“Habana Libre” is a stunning contemporary exploration of the privileged class in a classless society: a secret life within Cuba. Michael Dweck’s photographs are exhilarating, sensual and provocative, with a sexy and hypnotic visual rhythm. This is a face of Cuba never before photographed, never reported in Western media and never acknowledged openly within Cuba itself. It is a socially connected world of glamorous models and keenly observant artists, filmmakers, musicians and writers captured in an elaborate dance of survival and success. Here too are surprising interviews with sons of Fidel Castro and Che Guevara as well as many others who define the creative culture of Cuba and give it texture and substance.
“Habana Libre “is not a media-fabricated Cuban postcard of crumbling mansions or old American cars, but a revealing and contemporary work by a visual artist adept at capturing the quiet gesture, the sensuous eye and the proud and provocative pose of that most romantic of contradictions: Cuba.

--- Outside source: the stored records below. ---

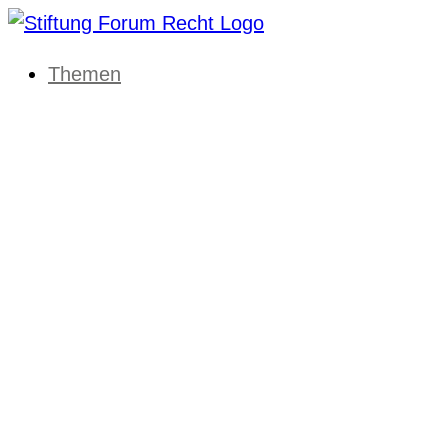
Themen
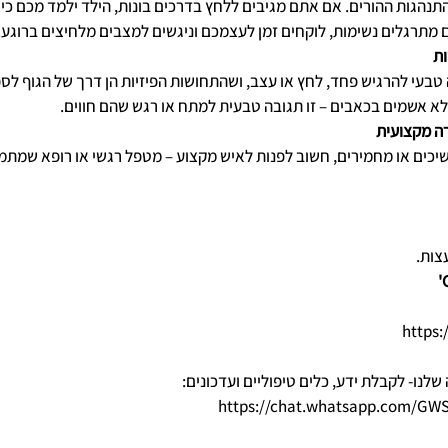
תנהגות ההורים. אם אתם מגיבים ללחץ בדרכים בונות, הילד ילמד מכם כי
מתרגלים נשימות, לוקחים זמן לעצמכם וניגשים למצבים מלחיצים ברוגע.
ות
 טבעי להרגיש פחד, לחץ או עצב, ושהתחושות הפיזיות הן דרך של הגוף לס
א אשמים בכאבים – זו תגובה טבעית למתח או רגש שהם חווים.
ה מקצועית
כים או מחמירים, חשוב לפנות לאיש מקצוע – מטפל רגשי או רופא שמתמח
צות.
https:
ו- לקבלת ידע, כלים טיפוליים ועדכונים: 
https://chat.whatsapp.com/G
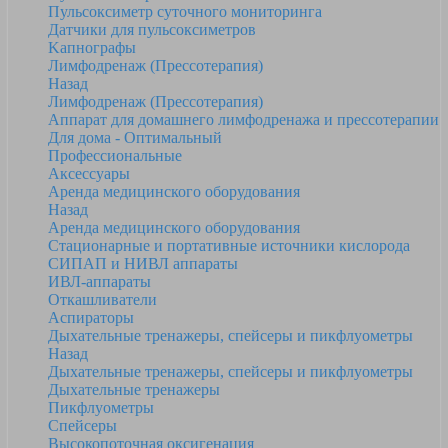
Пульсоксиметр суточного мониторинга
Датчики для пульсоксиметров
Kапнографы
Лимфодренаж (Прессотерапия)
Назад
Лимфодренаж (Прессотерапия)
Аппарат для домашнего лимфодренажа и прессотерапии
Для дома - Оптимальный
Профессиональные
Аксессуары
Аренда медицинского оборудования
Назад
Аренда медицинского оборудования
Стационарные и портативные источники кислорода
СИПАП и НИВЛ аппараты
ИВЛ-аппараты
Откашливатели
Аспираторы
Дыхательные тренажеры, спейсеры и пикфлуометры
Назад
Дыхательные тренажеры, спейсеры и пикфлуометры
Дыхательные тренажеры
Пикфлуометры
Спейсеры
Высокопоточная оксигенация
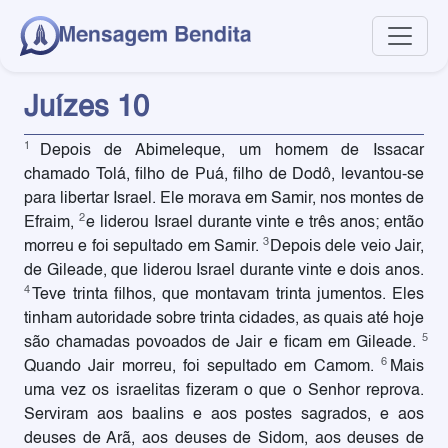
Juízes 10
1
Depois de Abimeleque, um homem de Issacar
chamado Tolá, filho de Puá, filho de Dodô, levantou-se
para libertar Israel. Ele morava em Samir, nos montes de
2
Efraim,
e liderou Israel durante vinte e três anos; então
3
morreu e foi sepultado em Samir.
Depois dele veio Jair,
de Gileade, que liderou Israel durante vinte e dois anos.
4
Teve trinta filhos, que montavam trinta jumentos. Eles
tinham autoridade sobre trinta cidades, as quais até hoje
5
são chamadas povoados de Jair e ficam em Gileade.
6
Quando Jair morreu, foi sepultado em Camom.
Mais
uma vez os israelitas fizeram o que o Senhor reprova.
Serviram aos baalins e aos postes sagrados, e aos
deuses de Arã, aos deuses de Sidom, aos deuses de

The photographs of Michael Dweck (born 1957) were first exhibited at Sotheby’s, New York, in 2003, in the auction house’s first solo exhibition for a living photographer. Dweck’s first major photographic work, “The End: Montauk, N.Y.,” published in 2004, blended documentary and staged photography to produce a compelling portrait of a beach community that exists as much in the realm of memory and desire as in the real world. His acclaimed 2008 volume “Mermaids “explored the female nude refracted in water. Dweck’s work has become part of important international art collections and has been shown in major solo gallery exhibitions around the world.